É o que tem pra hoje
Raul é um gênio incompreendido. Não falo do Seixas, mas do meu ex-colega de trabalho, entusiasta do zabeleísmo, uma filosofia de vida que merecia mais atenção da academia e dos intelectuais. Em momentos de reclamações, lamúrias, raiva, tristeza e falta de rumo, Raul ecoa a sentença definitiva: é o que tem pra hoje.
Gênio. Certeiro. Cirúrgico. Algumas desgraças não são questão de escolha, mas único meio de sobrevivência. Há mais de dois anos não vejo Raul, o gênio incompreendido, mas ainda levo seu ensinamento como estilo sagaz e fatalista de enxergar o mundo, sugando as energias dia após dia. Nas primeiras vezes em que ouvi a frase marcante, achei de um pessimismo exagerado. Logo eu. Com o passar do tempo, notei o quanto a filosofia é certeira.
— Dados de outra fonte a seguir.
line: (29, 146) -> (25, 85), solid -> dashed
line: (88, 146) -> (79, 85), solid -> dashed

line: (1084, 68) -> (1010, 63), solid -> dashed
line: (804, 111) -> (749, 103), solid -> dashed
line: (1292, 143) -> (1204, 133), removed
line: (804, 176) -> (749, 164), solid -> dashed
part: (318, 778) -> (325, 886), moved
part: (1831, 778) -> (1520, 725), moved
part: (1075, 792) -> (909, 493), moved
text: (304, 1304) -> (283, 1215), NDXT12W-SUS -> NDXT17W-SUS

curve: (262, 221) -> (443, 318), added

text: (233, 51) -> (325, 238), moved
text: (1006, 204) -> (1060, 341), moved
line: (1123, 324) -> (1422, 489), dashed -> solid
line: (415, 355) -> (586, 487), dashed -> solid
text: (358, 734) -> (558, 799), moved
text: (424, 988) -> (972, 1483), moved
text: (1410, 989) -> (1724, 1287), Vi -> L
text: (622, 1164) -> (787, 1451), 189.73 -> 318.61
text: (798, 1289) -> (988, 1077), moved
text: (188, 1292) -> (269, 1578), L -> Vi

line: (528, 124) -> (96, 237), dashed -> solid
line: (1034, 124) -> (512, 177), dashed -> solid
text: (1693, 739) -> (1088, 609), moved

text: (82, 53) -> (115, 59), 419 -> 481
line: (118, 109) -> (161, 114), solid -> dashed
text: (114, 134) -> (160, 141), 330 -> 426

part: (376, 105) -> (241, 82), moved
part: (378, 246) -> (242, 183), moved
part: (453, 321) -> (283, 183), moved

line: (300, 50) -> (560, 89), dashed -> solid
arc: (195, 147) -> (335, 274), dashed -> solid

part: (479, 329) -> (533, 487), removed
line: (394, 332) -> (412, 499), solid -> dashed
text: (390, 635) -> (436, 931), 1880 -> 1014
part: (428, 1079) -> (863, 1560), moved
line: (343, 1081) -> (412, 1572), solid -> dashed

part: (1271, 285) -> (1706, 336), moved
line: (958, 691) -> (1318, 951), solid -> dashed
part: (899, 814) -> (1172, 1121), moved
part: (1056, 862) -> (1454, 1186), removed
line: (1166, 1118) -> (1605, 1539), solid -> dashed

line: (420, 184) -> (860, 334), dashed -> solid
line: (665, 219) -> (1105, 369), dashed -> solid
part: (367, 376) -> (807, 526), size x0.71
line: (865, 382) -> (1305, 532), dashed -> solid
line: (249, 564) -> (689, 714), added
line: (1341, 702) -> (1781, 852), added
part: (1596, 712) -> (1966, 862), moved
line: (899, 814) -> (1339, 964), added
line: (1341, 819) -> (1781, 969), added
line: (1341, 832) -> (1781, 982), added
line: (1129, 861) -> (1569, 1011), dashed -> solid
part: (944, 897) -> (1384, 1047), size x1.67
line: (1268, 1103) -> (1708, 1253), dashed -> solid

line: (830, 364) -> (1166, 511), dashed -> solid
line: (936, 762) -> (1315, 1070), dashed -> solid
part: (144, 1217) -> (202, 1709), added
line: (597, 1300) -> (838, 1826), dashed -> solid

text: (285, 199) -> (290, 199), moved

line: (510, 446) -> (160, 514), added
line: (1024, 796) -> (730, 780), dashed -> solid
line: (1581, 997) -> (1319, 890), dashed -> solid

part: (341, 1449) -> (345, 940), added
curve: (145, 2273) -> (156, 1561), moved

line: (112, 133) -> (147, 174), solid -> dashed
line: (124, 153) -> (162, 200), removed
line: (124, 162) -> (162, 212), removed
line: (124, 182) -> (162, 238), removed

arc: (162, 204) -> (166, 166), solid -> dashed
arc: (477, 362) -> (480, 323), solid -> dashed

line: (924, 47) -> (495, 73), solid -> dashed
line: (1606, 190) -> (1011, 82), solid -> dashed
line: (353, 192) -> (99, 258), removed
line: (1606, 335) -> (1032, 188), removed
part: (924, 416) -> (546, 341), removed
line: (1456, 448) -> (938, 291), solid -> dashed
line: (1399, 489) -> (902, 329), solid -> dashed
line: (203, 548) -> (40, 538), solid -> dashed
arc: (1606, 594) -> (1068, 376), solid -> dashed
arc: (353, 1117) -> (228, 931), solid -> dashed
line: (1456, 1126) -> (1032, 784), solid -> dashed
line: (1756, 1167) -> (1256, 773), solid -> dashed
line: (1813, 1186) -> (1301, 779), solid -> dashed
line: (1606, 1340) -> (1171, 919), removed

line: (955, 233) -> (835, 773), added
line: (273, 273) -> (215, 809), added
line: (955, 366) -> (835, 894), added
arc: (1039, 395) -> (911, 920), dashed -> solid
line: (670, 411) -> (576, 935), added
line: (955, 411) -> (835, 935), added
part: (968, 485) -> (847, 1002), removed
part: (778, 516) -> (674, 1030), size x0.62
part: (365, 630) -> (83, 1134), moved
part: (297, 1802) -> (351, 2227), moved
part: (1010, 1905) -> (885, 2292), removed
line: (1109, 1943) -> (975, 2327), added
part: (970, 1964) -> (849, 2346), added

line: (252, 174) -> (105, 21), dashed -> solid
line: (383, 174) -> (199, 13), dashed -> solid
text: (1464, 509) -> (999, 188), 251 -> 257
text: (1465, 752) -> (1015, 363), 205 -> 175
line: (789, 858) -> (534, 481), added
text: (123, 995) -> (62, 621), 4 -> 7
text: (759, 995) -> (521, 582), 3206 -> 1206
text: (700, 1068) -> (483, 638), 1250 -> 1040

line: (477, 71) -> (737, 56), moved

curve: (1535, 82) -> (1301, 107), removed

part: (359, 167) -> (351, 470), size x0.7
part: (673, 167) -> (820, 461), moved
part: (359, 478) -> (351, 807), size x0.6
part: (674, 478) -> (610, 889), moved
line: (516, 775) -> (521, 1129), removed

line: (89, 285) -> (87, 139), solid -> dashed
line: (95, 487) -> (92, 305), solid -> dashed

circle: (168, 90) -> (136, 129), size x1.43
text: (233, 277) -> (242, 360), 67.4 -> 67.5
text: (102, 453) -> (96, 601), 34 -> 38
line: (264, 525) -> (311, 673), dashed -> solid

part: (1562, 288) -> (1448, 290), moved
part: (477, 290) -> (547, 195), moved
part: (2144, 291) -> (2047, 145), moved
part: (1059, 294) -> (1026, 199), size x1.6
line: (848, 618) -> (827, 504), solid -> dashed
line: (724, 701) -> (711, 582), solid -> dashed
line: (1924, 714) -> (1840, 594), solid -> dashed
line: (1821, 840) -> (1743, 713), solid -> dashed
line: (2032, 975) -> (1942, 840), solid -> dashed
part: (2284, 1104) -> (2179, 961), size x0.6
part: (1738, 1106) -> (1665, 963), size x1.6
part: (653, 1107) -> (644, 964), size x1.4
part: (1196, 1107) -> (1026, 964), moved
Você começa a jornada enjoado pelo excesso de “bom dia” no grupo de WhatsApp da família, do trabalho, dos amigos. Pega um ônibus barulhento e lotado. Chega ao escritório, cumprimenta puxadores de tapete, pensa no salário baixo e nos desaforos do chefe inconveniente e arrogante, aguarda notificações no e-mail sobre o currículo enviado para outra empresa dos sonhos, toma uma bronca homérica na frente de todos e sente vontade de mandar metade da repartição à puta que os pariu. Mas tem boletos pendentes. Sua vida profissional está uma merda, mas esse emprego é o que tem pra hoje.
Durante a prática de exercícios físicos, o desânimo bate forte. Cansado, sente vontade de sair correndo do ambiente cheirando a suor e partir para o boteco, se encher de cerveja e torresmo. Mas rola um flashback com as indicações do médico: se continuar sedentário e com essa alimentação errática, o infarto será questão de tempo. É cansativo ir para a academia? É. Mas é o que tem pra hoje.
Posso ser criticado por um coach, caôch ou cocôaching. Sei que, às vezes, podemos mudar situações ruins por iniciativa própria. Mas não dá para negar: a vida é um eterno retorno ao é o que tem pra hoje.
Nos últimos meses, me pego injuriado. Busco quitar dívidas pendentes e me preocupo com a pandemia interminável. Até a chegada da vacina ao meu braço, minha rotina se resume ao casa-trabalho-casa. Nem lembro o que é vida social e fico ainda mais indignado com os good vibes despreocupados, saindo sem máscara e se aglomerando. É uma merda me ver obrigado a ficar recluso o tempo todo? Obviamente. Mas é o que tem pra hoje. Estou vivo e saudável, afinal.
Quando o que temos pra hoje já tínhamos pra ontem, teremos pra amanhã e pra depois de amanhã, pode ser preocupante. De qualquer forma, essa filosofia de vida me conforta dia sim, outro também. O zabeleísmo é um caminho sem volta.
Raul é um gênio incompreendido. Meu amigo há de ser reconhecido por mais gente. Por enquanto, o jeito é aceitar o marasmo do dia a dia, caminhando no campo minado das banalidades cotidianas. É o que tem pra hoje, eu sei.
Um sentimento que parece interminável. Bem exprimido. O constante balançar entre resiliência e sentimento de que não tem mais jeito.